A scientific workflow can be defined as the computational steps required for executing an in silico experiment. Scientific workflows are similar to laboratory protocols. The only difference between them is that in scientific workflows scientists run their simulations with a computer instead of in a laboratory. These kinds of workflows are becoming increasingly important for three reasons:
- They help the scientist researching the experiment to repeat the results and convince his/her colleagues of the validity of the method followed.

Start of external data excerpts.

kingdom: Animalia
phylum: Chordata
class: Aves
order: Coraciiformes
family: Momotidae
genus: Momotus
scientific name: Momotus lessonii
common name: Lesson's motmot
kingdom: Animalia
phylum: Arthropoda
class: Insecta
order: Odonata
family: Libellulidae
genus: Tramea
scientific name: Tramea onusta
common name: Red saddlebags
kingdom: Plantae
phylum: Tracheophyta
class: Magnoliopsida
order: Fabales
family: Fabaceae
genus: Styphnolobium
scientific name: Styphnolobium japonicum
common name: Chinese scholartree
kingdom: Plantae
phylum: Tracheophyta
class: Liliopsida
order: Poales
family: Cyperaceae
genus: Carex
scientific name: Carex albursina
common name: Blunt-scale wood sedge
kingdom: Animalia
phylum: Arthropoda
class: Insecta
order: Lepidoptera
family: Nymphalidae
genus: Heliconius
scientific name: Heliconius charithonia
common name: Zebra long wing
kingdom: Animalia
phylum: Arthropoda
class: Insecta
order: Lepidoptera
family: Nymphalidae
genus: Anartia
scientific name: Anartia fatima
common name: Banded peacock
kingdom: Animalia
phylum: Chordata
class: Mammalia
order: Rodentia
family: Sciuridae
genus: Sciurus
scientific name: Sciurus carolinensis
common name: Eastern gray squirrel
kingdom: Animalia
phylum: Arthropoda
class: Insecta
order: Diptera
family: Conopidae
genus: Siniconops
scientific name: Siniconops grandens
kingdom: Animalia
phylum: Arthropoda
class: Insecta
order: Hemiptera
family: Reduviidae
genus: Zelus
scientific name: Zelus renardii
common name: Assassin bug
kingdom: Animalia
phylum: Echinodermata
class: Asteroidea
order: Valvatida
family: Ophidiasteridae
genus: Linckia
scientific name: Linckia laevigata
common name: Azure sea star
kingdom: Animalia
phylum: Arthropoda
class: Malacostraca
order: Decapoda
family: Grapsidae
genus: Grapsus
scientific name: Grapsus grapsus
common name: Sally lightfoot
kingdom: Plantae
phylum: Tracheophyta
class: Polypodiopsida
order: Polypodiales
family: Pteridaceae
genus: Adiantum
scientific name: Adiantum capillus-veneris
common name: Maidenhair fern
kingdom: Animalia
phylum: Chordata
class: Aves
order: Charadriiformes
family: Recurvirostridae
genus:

- They expose the inputs, intermediate results, outputs and codes of the experiment. In this regard they can be considered the log of the research, which is very useful for the reviewers of the work.
- They allow reproducing (and reusing) the method of the experiment to other scientists, since they just have to rerun the original experiments or use other input data.
On the left of this post there is an example of a workflow for feature selection: each of the steps represents a computational method that performs some operation on the input data received from the previous step. The initial input is a Dataset and a set of words, and the final output the selected features.
Repositories of workflows like myExperiment, CrowdLabs and Galaxy have been created for scientists to share their scientific workflows, so a reasonable question for a scientist would be: how do these workflows relate to each other? Which are the most popular workflow fragments in the dataset? Has there really been reuse among the different workflows?
A possible way to find out these popular workflow fragments is to apply graph matching techniques. If we represent the workflow as a directed acyclic graph, we can apply existing methods to see how a set of workflows overlaps with other similar workflows in the repository. In the UPM we have been recently working on this problem, and the technique we have used is described on our last accepted work at K-CAP. The idea is to obtain the best context free grammar encoding all the workflows of the repository. The rules of the grammar will be the most common fragments among the workflows, which is exactly what we are looking for. If you want more information and examples, I encourage you to have a look at the paper.